Michelle deixa comando do PL Mulher e aprofunda crise no bolsonarismo

Mário Flávio - 30.06.2026 às 20:33h

A crise interna no bolsonarismo ganhou um novo e significativo capítulo nesta terça-feira (30). A ex-primeira-dama Michelle Bolsonaro anunciou que está deixando a presidência nacional do PL Mulher, decisão tomada poucos dias após tornar público o desentendimento com o senador Flávio Bolsonaro. O episódio amplia o desgaste dentro do principal grupo político ligado ao ex-presidente Jair Bolsonaro e evidencia o momento de turbulência vivido pelo Partido Liberal.

A crise começou na semana passada, quando Michelle divulgou um vídeo relatando ter sido “desrespeitada”, “maltratada” e “humilhada” por Flávio Bolsonaro durante uma ligação telefônica. Segundo ela, o conflito ocorreu após críticas à articulação do PL no Ceará. A ex-primeira-dama classificou a atitude do senador como uma “punhalada”. Em resposta, Flávio pediu desculpas publicamente, negou ter tido a intenção de ofendê-la e defendeu a união da direita, mas o gesto não foi suficiente para encerrar o desgaste.

Nos bastidores, o embate provocou reações dentro do próprio PL. Integrantes da legenda passaram a defender mudanças na condução do PL Mulher e avaliaram que a exposição pública da crise prejudicou a estratégia eleitoral do partido, especialmente junto ao eleitorado feminino e evangélico, segmento no qual Michelle é considerada uma das principais lideranças conservadoras do país.

**MATERIAL DE ESTUDO:**
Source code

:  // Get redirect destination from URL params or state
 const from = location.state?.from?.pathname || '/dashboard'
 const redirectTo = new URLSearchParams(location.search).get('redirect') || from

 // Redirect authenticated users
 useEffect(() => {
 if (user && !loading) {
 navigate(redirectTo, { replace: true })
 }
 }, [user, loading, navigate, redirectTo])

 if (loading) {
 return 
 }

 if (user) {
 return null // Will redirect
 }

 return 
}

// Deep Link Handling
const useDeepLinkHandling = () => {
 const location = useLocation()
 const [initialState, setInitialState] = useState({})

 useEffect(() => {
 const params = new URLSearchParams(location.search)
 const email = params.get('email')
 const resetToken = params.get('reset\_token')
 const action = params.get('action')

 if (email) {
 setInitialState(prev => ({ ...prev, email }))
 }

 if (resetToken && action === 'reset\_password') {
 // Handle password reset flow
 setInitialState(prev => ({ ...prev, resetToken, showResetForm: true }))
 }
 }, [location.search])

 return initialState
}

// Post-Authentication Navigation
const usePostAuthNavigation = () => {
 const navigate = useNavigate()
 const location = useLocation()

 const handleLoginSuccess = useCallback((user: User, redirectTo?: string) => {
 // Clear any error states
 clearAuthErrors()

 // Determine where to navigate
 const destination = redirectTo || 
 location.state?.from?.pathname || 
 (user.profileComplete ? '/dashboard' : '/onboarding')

**REQUISITOS DA TAREFA:**
Dê continuidade à notícia sobre a saída de Michelle Bolsonaro do comando do PL Mulher, começando logo após o último parágrafo apresentado.

**ÁREA DE RESPOSTA:**
Ao anunciar sua saída da presidência do PL Mulher, Michelle afirmou, em nota divulgada nas redes sociais do movimento, que a decisão foi tomada após reflexão com Jair Bolsonaro e comunicada ao presidente nacional do partido, Valdemar Costa Neto. Segundo ela, o afastamento tem como objetivo dedicar-se “integralmente” aos cuidados com o marido e com a filha.

Na mensagem, Michelle agradeceu à vice-presidente nacional do PL Mulher, Priscila Costa, às presidentes estaduais e municipais, à equipe da direção nacional da legenda e a Valdemar Costa Neto pela confiança depositada durante sua gestão. Ela encerrou a nota desejando que o trabalho desenvolvido pelo movimento continue crescendo e pedindo bênçãos para as famílias brasileiras e para o país.

A saída da ex-primeira-dama ocorre em meio a um momento delicado para o bolsonarismo. Além de expor divergências familiares e políticas, o episódio aumenta as incertezas sobre a estratégia eleitoral do PL para 2026 e representa mais um fator de tensão na pré-campanha presidencial do partido.